Grand Teton in Winter
After leaving the Rendezvous Ski Race in West Yellowstone, my family and I drove south to Jackson Hole. The road through Yellowstone is only open to approved and tracked vehicles in winter, which meant that we had to take the two-hour drive into Idaho, through the Teton Pass, and back up to the town of Jackson. Although this roundabout way bypasses Yellowstone itself, we still saw moose and had great views of the iconic Tetons for most of the drive.
We stayed overnight in the resort town of Jackson, bustling with skiers fresh off the slopes. The next morning, we continued up the valley, past the downhill runs at Teton village, the airport, and the elk reserve to the entrance of Grand Teton National Park. Over the last few years, my family has visited more National Parks in winter than we have in summer. Although some services shut down for the winter, and mountain roads are typically closed, you can see the sights without having to deal with hoards of visitors and bumper-to-bumper traffic. It definitely feels much more like “wilderness” and less like a tourist stop in the off season.
In Grand Teton, the road is only open to vehicle traffic for a couple miles past the pay station, but if you have skis or snowshoes, you can continue on for many miles as the summer road is groomed for winter sport. We arrived mid-morning at the Taggart Lake Trailhead, just in time to see a PistenBully returning from the trail, where a skate lane, two classic tracks, and a snowshoe/walking path are maintained on the snow covering the road. After assembling the Chariot, the three of us headed further into the park on our classic skis, with great views of the Tetons towering to the West.
There were a few other families, skiers, and dogs taking advantage of the beautiful late-winter day, but for the most part, it felt like we had the park to ourselves.
With reports of melting snow back home, we may have to put our skis away until next year. If that’s the case, these spectacular views of the mountains were not a bad way to finish the season.
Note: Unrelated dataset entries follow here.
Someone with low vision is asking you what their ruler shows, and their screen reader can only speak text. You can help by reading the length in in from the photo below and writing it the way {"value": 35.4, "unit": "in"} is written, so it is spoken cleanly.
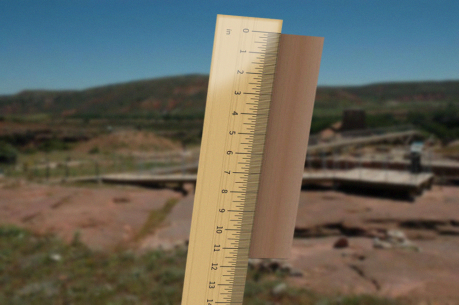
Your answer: {"value": 11.5, "unit": "in"}
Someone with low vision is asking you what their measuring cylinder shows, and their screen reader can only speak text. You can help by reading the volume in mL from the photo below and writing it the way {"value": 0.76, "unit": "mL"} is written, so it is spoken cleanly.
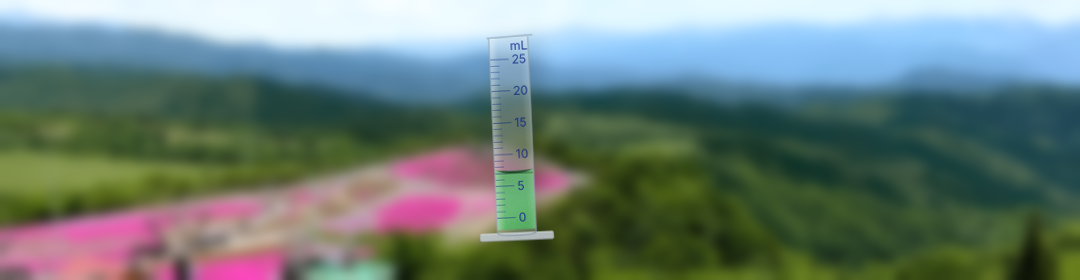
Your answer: {"value": 7, "unit": "mL"}
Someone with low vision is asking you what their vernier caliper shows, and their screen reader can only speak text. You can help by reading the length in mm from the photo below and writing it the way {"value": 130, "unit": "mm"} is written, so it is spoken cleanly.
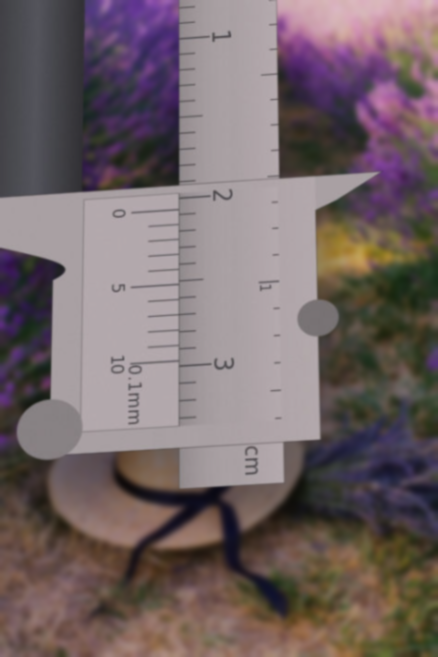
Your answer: {"value": 20.7, "unit": "mm"}
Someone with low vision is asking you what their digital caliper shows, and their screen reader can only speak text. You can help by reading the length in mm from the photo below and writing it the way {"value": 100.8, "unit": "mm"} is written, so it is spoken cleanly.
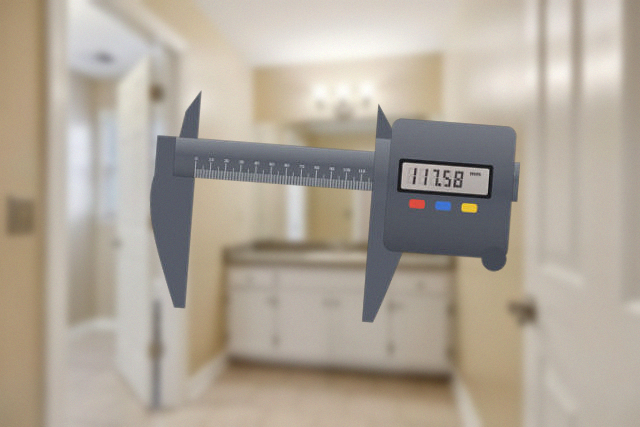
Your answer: {"value": 117.58, "unit": "mm"}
There have been many articles written about loving our National Parks to death (from Chicago Tribune and New York Times). Visiting in winter is a great way to see the parks and avoid the crowds. On this trip we visited also visited Badlands, Arches, Canyonlands, Dinosaur, and Devil’s Tower, never encountering a full parking lot. In some areas that are typically packed full of tourists, like at the Quarry Hall at Dinosaur and The Window Trailhead at Badlands, we were literally the only ones there.